Acquiring the tools to move on successfully requires not only a fresh start in the external world but also inner work to find cognitive closure. Harvard Business Review recommends therapeutic exercises for processing the experience, implementing self-care in the form of forgiving your past self, and using the knowledge you now have to propel you forward:

“Self-compassion goes a long way to rebuild your confidence, as does taking your power back through constructive action that strengthens your sense of self. Put what you learned from your last role to good use by clearly communicating your boundaries and expectations.”

Aligning with Culture and Values

When we’re looking for our next client or role, aligning with culture and values is key to meeting our five essential needs as outlined by Murthy, but what does this mean, and what does it look like in reality?

Understanding your core values is integral to making the best choices in all areas of life. When we live in alignment with our values, we feel happy, and when we live out of alignment, this is when we struggle, because inwardly we know that something is wrong.

While we all hold many values, our core values are our most highly prioritised, top 5. It can be useful to go through a list and narrow down which are important to you.


When we have our core values, it then helps to look at how we can live by these values through our actions, and identify where we might be out of alignment, both personally and professionally. What do these values mean to you by your definition, on a micro and macro level, and are they specific instances, or more of an experiential sensation?

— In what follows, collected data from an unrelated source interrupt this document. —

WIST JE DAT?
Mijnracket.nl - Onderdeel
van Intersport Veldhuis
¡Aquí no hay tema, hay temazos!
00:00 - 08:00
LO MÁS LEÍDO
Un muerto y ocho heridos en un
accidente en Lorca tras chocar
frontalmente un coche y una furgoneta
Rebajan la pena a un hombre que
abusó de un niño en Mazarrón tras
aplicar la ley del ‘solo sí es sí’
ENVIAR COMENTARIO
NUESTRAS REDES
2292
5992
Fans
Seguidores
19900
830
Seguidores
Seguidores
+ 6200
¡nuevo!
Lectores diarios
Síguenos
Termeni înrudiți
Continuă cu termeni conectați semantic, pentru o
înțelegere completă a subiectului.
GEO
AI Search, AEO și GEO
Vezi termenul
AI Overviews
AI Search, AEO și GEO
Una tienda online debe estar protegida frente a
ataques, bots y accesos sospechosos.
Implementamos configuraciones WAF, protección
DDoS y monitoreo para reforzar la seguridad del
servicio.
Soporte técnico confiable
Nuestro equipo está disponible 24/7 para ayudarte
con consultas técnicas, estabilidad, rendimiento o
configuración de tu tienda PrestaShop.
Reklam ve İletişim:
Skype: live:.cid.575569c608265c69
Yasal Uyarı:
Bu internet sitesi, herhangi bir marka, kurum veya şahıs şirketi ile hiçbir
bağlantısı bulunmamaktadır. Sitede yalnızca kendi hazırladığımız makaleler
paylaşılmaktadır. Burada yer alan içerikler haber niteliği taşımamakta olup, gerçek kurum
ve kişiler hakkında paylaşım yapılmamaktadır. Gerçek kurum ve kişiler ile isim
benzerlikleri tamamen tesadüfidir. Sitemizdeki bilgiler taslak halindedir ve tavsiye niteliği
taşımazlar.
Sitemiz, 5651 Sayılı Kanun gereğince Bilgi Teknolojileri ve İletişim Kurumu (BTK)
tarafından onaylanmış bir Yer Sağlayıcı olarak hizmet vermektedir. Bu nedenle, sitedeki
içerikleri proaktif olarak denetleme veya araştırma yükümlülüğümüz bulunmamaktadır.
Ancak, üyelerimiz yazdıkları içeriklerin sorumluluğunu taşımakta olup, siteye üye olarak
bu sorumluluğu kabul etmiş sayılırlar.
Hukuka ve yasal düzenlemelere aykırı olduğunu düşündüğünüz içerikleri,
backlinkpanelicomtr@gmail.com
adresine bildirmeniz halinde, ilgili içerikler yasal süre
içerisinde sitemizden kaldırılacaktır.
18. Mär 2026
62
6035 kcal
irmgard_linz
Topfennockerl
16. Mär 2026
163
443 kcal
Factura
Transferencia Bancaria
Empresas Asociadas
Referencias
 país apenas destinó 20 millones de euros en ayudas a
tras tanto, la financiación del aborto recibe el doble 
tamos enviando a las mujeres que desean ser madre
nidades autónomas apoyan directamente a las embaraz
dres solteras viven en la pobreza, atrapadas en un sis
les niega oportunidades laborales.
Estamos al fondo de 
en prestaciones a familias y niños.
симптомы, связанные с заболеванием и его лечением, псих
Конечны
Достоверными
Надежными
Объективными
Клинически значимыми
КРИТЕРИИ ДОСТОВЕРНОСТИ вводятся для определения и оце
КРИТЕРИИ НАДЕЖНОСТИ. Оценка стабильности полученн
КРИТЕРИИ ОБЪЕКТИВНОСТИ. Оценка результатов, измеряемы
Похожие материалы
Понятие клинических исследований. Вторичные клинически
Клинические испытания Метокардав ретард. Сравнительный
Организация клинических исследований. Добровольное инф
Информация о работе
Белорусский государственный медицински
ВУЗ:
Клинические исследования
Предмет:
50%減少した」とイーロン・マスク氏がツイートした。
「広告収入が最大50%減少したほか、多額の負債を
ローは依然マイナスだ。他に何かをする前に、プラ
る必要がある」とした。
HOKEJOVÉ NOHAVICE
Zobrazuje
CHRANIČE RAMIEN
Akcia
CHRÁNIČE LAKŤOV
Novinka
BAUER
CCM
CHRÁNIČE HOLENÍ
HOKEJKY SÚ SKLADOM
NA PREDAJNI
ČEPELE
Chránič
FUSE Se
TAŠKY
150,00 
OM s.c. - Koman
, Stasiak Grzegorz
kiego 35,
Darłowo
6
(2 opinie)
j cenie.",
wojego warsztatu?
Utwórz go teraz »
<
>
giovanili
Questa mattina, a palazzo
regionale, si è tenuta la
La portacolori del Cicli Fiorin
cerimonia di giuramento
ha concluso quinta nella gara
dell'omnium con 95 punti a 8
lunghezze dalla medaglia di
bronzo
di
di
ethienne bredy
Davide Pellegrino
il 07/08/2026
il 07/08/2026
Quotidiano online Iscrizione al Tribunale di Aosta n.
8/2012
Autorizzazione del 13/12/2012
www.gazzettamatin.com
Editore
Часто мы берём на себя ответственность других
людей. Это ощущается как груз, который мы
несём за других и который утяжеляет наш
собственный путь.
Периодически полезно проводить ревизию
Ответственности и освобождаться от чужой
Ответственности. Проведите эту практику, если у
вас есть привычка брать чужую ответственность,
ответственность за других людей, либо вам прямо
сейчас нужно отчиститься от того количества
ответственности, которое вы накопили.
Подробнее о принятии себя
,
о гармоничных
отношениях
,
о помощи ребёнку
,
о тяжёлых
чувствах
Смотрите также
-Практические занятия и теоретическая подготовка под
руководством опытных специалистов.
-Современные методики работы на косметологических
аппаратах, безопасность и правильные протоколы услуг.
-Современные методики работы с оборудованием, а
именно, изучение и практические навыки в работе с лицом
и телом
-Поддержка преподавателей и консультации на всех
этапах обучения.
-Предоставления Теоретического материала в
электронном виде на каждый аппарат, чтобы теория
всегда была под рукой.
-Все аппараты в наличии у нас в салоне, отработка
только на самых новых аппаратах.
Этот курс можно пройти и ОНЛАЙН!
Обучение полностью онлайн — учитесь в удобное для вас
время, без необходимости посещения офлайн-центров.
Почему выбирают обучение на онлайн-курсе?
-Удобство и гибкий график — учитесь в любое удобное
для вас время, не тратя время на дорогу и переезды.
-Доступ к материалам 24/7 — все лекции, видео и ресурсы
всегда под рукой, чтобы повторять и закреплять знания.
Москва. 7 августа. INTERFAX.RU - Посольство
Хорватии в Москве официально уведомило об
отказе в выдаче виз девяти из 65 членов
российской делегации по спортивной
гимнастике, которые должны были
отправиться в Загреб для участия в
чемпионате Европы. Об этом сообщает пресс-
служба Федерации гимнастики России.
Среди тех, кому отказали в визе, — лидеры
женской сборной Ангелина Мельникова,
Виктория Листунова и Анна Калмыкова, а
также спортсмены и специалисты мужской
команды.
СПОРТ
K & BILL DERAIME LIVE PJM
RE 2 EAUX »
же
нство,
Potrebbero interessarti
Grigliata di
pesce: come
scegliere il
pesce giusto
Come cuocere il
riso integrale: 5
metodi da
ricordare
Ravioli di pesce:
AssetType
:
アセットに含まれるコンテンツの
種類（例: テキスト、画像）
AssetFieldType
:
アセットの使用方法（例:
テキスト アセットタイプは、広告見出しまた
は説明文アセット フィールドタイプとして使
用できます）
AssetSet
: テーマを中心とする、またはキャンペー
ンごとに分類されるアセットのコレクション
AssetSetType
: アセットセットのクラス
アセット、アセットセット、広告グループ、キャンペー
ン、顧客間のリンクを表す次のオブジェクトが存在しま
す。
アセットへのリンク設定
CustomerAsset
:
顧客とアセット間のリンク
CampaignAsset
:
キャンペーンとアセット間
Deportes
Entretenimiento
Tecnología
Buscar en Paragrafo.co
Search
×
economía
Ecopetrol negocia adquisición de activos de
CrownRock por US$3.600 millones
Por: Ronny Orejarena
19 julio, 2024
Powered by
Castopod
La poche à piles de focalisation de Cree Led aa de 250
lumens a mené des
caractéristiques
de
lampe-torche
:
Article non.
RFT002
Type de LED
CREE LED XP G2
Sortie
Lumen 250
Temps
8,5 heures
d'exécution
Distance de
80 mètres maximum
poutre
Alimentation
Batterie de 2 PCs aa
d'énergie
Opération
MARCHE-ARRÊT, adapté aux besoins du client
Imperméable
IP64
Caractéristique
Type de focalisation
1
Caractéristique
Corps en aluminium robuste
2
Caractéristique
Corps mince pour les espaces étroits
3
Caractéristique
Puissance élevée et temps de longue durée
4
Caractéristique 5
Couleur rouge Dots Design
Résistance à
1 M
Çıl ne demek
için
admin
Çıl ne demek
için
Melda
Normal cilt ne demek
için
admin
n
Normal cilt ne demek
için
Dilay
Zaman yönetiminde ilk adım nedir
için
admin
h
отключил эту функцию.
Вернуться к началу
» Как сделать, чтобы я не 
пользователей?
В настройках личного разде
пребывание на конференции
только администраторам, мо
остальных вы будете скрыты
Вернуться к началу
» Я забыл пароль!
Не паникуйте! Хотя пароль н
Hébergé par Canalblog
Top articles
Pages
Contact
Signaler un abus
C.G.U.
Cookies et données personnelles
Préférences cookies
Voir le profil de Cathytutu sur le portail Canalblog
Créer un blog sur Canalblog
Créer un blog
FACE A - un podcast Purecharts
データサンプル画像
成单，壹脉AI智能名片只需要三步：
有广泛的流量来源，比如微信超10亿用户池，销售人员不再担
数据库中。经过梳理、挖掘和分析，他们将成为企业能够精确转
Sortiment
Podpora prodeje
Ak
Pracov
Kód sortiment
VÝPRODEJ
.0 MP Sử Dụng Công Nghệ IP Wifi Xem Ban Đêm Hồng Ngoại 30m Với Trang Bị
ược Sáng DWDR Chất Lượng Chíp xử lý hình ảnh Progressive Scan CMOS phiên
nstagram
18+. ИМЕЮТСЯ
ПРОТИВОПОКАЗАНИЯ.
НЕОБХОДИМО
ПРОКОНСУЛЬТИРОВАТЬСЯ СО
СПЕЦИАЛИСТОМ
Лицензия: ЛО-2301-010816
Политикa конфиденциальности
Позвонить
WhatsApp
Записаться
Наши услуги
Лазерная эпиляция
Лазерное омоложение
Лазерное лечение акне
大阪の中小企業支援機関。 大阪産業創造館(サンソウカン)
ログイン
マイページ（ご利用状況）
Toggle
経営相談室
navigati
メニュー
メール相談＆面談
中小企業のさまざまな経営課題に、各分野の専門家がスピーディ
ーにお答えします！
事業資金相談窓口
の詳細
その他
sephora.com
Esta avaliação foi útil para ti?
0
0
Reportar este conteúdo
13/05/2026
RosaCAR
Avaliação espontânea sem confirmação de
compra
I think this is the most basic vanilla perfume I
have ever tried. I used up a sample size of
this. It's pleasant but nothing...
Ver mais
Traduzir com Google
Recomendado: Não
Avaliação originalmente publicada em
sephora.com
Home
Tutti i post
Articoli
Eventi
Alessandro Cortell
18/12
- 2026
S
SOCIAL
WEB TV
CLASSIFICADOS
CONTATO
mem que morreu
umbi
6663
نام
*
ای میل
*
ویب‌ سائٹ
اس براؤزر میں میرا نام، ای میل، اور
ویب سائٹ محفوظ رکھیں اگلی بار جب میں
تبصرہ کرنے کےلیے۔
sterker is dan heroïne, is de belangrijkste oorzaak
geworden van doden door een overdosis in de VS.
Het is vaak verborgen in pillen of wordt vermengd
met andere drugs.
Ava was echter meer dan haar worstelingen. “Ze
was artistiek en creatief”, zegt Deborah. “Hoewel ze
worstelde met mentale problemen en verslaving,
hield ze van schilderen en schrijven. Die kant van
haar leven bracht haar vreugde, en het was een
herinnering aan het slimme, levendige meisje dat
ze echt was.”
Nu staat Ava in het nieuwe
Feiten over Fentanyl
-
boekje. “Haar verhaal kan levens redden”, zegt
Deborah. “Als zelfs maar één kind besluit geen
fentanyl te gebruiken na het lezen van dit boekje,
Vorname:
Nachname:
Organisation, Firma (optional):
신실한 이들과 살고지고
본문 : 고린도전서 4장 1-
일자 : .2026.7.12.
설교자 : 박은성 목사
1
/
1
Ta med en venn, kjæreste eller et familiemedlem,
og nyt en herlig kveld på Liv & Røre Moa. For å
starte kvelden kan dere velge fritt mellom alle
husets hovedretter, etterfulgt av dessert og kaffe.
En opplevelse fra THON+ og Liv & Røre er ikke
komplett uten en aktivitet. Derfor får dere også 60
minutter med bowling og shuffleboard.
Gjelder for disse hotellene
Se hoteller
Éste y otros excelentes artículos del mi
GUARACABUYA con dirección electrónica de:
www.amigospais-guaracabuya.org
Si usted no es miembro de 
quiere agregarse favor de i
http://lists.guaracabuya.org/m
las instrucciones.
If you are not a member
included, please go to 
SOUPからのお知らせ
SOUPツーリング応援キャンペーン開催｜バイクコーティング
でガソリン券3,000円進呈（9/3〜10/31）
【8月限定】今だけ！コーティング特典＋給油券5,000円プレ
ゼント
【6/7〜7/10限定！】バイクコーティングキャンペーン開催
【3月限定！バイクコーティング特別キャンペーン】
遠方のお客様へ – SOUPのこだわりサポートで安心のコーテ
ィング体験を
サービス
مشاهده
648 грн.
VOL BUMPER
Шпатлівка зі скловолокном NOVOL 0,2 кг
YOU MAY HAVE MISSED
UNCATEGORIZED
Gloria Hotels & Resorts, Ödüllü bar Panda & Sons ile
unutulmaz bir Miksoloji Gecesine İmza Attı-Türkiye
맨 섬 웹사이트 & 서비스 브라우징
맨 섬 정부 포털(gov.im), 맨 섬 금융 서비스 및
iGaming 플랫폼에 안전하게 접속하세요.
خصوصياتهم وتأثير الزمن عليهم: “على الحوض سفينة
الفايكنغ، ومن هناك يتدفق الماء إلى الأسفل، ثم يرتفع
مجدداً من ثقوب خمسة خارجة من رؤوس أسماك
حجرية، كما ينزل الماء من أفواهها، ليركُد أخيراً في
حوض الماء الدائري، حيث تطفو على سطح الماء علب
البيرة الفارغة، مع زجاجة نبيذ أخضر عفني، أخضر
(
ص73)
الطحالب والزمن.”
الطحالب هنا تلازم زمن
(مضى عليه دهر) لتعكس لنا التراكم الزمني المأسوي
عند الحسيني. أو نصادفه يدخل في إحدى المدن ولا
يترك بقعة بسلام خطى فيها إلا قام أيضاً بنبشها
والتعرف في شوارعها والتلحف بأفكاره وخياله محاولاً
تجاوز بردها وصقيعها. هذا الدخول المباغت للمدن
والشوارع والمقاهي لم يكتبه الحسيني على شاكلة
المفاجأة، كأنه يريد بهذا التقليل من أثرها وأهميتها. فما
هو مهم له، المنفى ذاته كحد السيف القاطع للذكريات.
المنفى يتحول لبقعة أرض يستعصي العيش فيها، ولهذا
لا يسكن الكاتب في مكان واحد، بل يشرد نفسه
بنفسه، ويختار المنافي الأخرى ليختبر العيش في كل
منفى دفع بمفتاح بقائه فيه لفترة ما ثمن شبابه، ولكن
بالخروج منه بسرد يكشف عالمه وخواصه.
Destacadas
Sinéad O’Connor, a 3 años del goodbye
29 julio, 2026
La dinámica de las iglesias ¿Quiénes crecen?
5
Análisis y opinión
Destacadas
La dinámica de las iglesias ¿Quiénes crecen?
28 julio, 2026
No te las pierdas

By following this process, we can become aware of where and what we would like to change in our lives and seek out those values in both our behaviours and in the actions of others. Being mindful of our core values when researching and meeting new clients, collaborators, and companies from the outset is useful for keeping us on the path we wish to follow.

Our core values may naturally move and change over time, however, if we keep them in mind as we go through life, it is much easier to notice when things are out of alignment sooner rather than later and adjust accordingly.